LeDoux’s biggest hit, his sole #1 country hit, was a duet with Brooks, “Whatcha Gonna Do with a Cowboy”. It’s from the 1992 album of the same name, which is paired with 1993’s Under This Old Hat on the final of the six reissue CDs. It’s interesting that the LeDoux-Brooks duet is the most overtly Country & Western song on the album (except perhaps the re-recording of his earlier “The Double Diamond”), the rest trying harder to replicate Brooks’ style of country, drawing more from soft-pop and classic rock than classic country (remember the influences Brooks cited most during his heyday: Billy Joel and the Eagles). LeDoux does still sing of staying out on the range, far from Nashville (on “Western Skies”), though the song itself sounds more Bruce Hornsby than country. But he also rocks up his style in a very new-country way.

To replicate the rush of a rodeo ride he chooses pseudo-Bon Jovi guitar riffs (“Hooked on an Eight-Second Ride”); in similar style on another song he tells us that deep down inside his soul lies a rock n’ roller.

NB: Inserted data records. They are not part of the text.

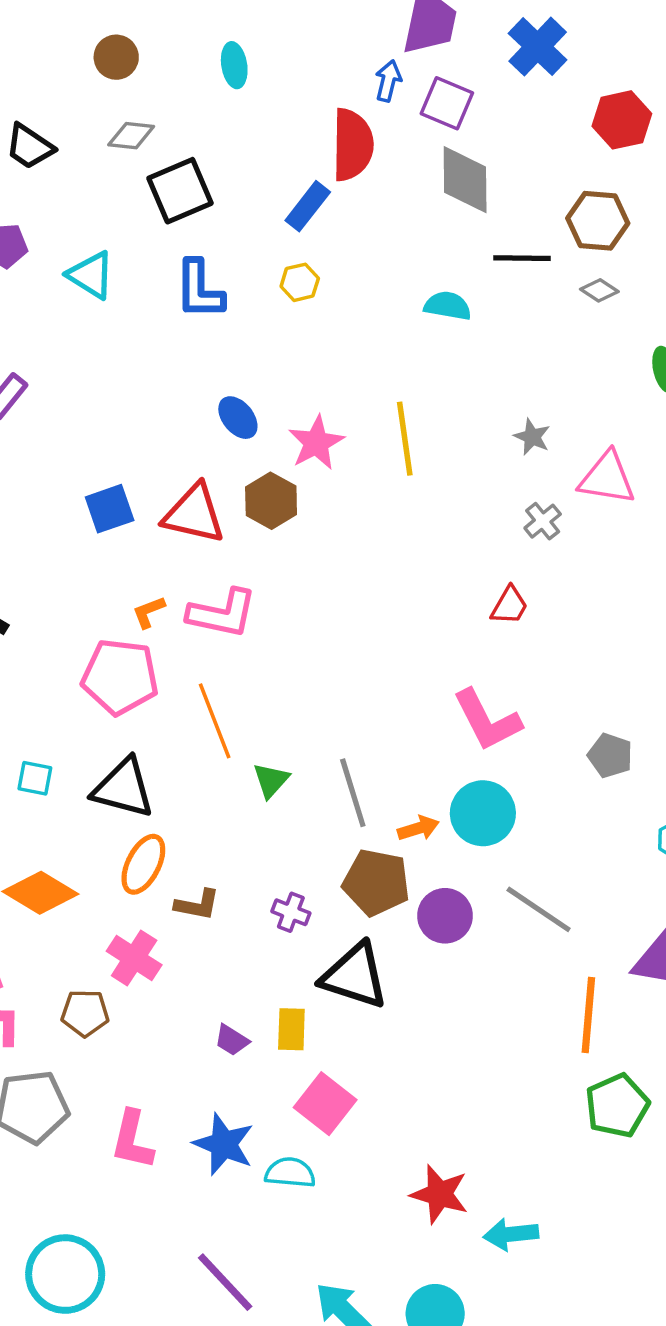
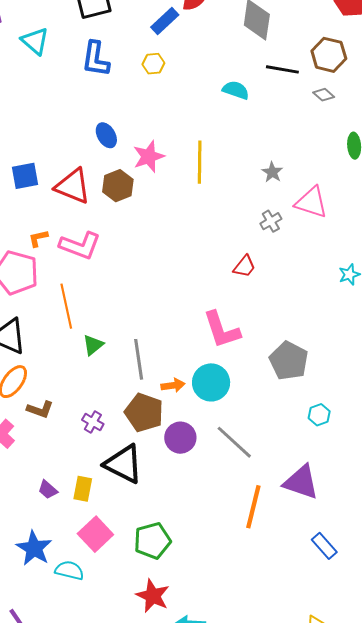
gray pentagon: (610, 755) -> (289, 361), size x1.5
green pentagon: (617, 1106) -> (152, 541), moved

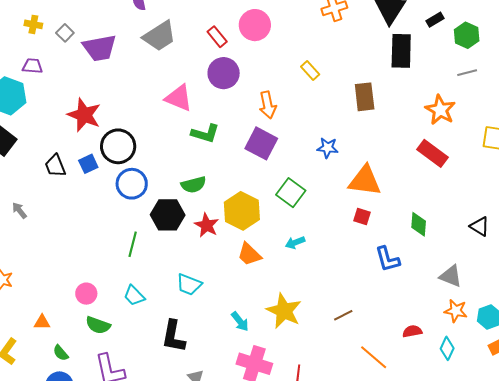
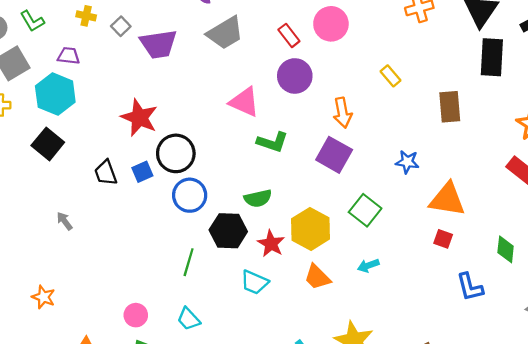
purple trapezoid: (32, 66) -> (69, 56), moved
cyan trapezoid: (189, 284) -> (254, 282), moved

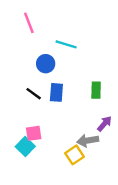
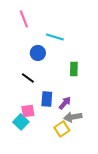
green rectangle: (96, 90) -> (74, 69), moved
blue rectangle: (56, 92) -> (47, 99), moved
purple arrow: (104, 124) -> (65, 103), moved

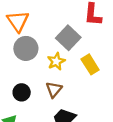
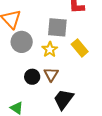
gray square: (68, 38) -> (57, 27), turned -30
black circle: (22, 92) -> (32, 77), moved

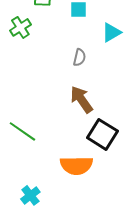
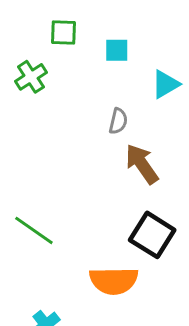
brown arrow: (81, 99) -> (142, 164), moved

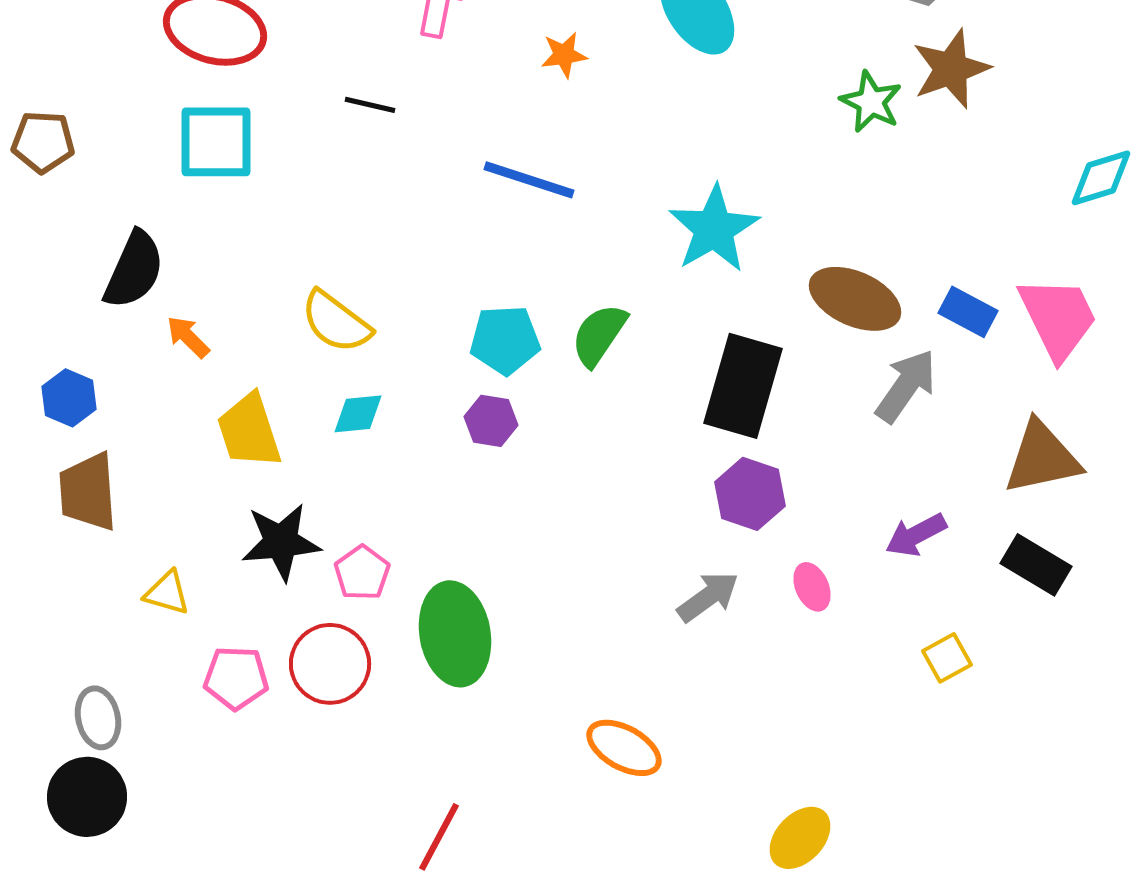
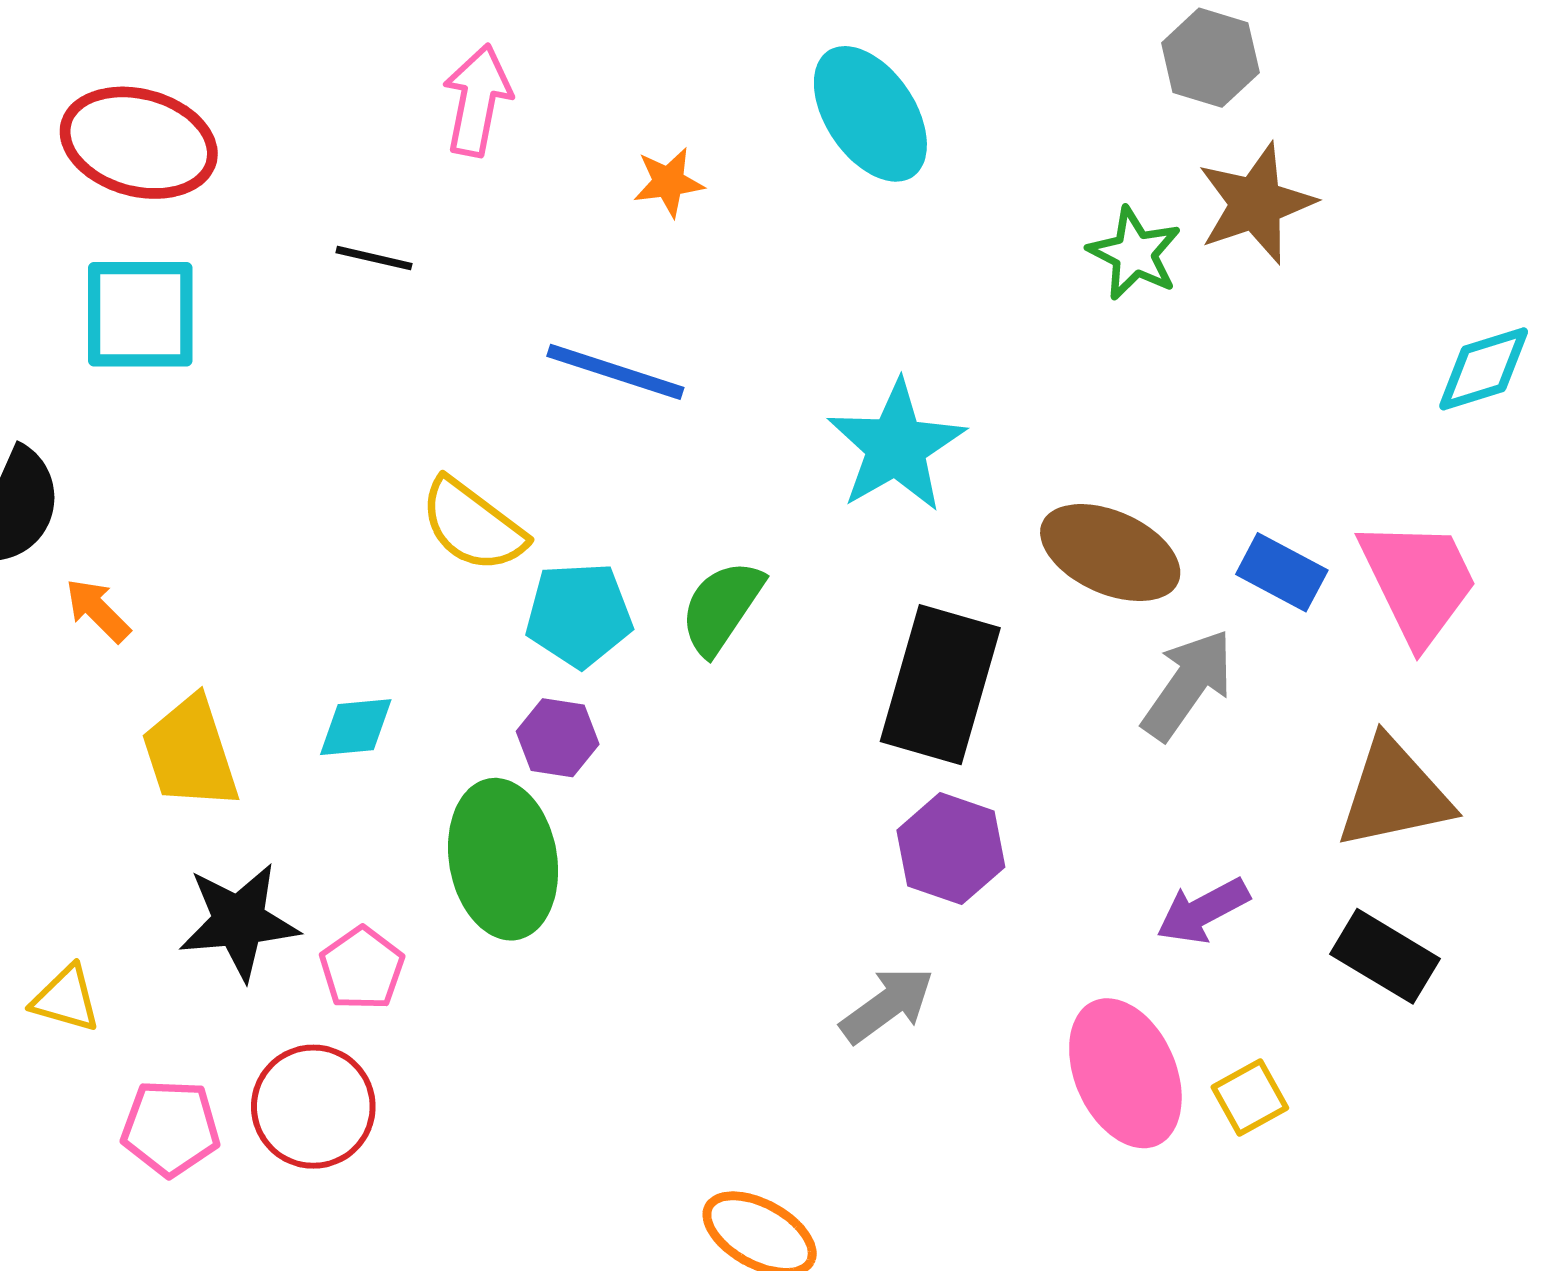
yellow semicircle: (336, 322) -> (473, 525), moved
pink ellipse: (812, 587) -> (1125, 1073), moved, size x2.0
green ellipse: (455, 634) -> (503, 859), moved

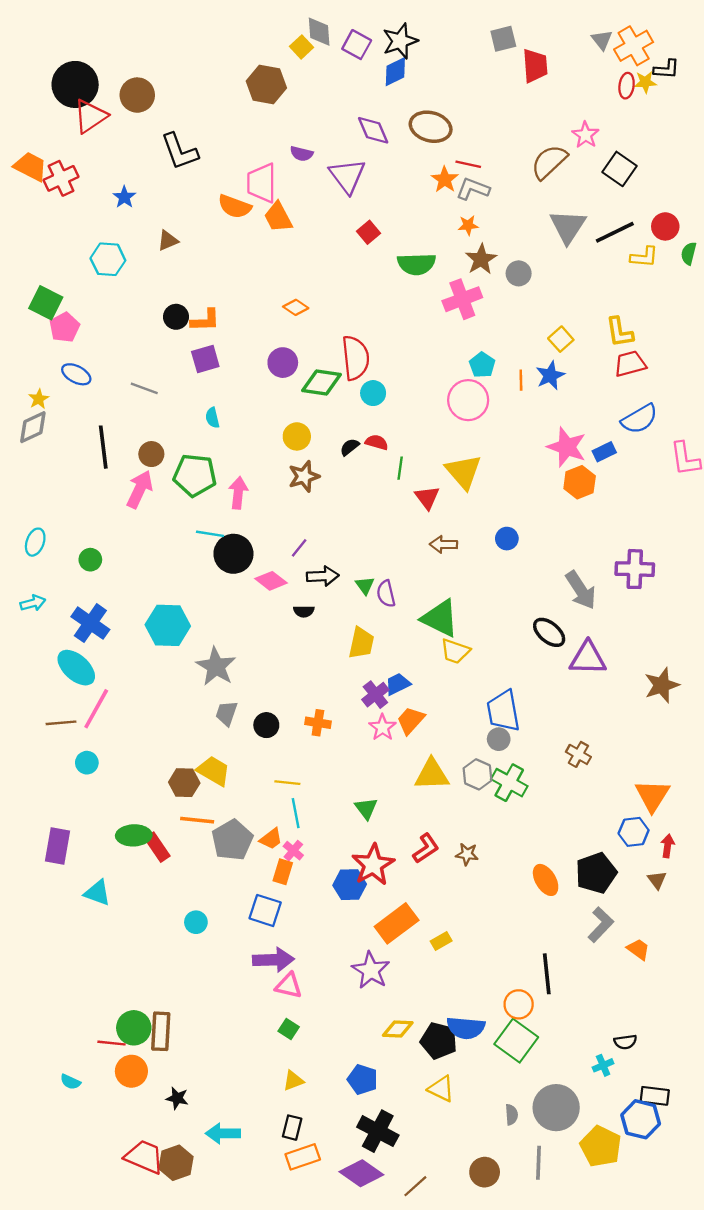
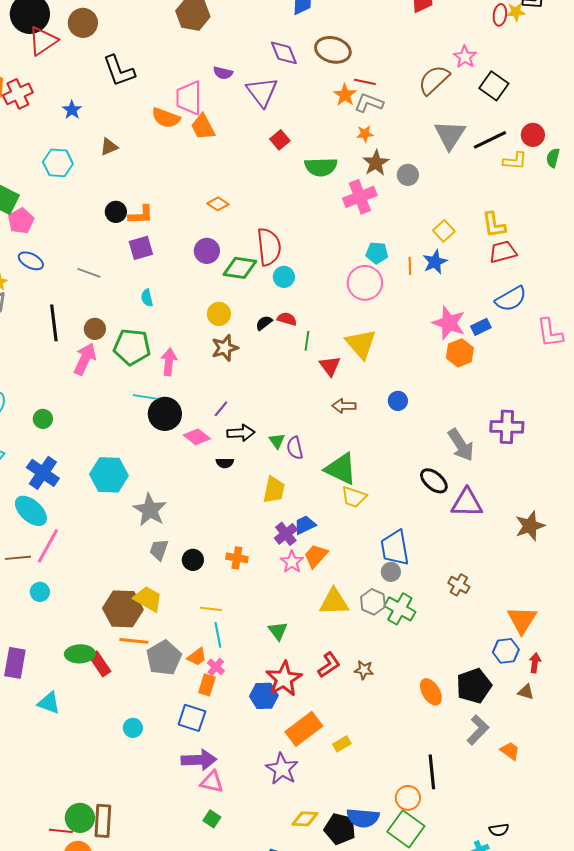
cyan pentagon: (482, 365) -> (377, 253), turned -30
brown hexagon: (184, 783) -> (123, 609), size x1.5
brown triangle: (657, 880) -> (526, 692), turned -36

Most interesting — in light of his discography’s trajectory of “progress” versus the Wild West — is “Cadillac Ranch”, another ‘rocker’, where an unprofitable farm is turned into a dance club. “They’re parking cars in the old feed patch,” he sings, an interesting contrast to 1975’s “I’m Country”, where he joked about fending off the city people who wanted to turn “country.” “Cadillac Ranch” is the country folk turning city…perhaps at the suburban country line-dance club with the mechanical bull, where Wednesday nights are Ladies’ nights.

That’s the tradition Under This Old Hat draws from, not just with the “dance club version” of “Cadillac Ranch” or the LeDoux/Charlie Daniels duet about how much cowboys like to “rock and roll”, or the song that imitates Foreigner’s “Hot Blooded”, but also with the vaguely jazzy dance songs “Every Time I Roll the Dice” and “Under This Old Hat”. There’s also earnest love ballads (“Struggling Years”, “Get Back on That Pony”) that you can hear fitting right in on ’90s country radio, their stories moving listeners to tears as they drive to work or drive their kids to soccer practice. Here when LeDoux sings of the rodeo it’s always with a “but” added. I love the rodeo, but last night I fall in love. I love the rodeo, but I’m a rock n’ roller, too. I love the rodeo, but life just isn’t the same anymore.

By 1993 Chris LeDoux on CD wasn’t the same cowboy on the records and cassette of the ’70s. Then again, cowboys weren’t the same; the West wasn’t the same. Ultimately his authenticity as a country star came from his mirror-like qualities: the way his music reflected changing ideas of “country”, changing ideas of America.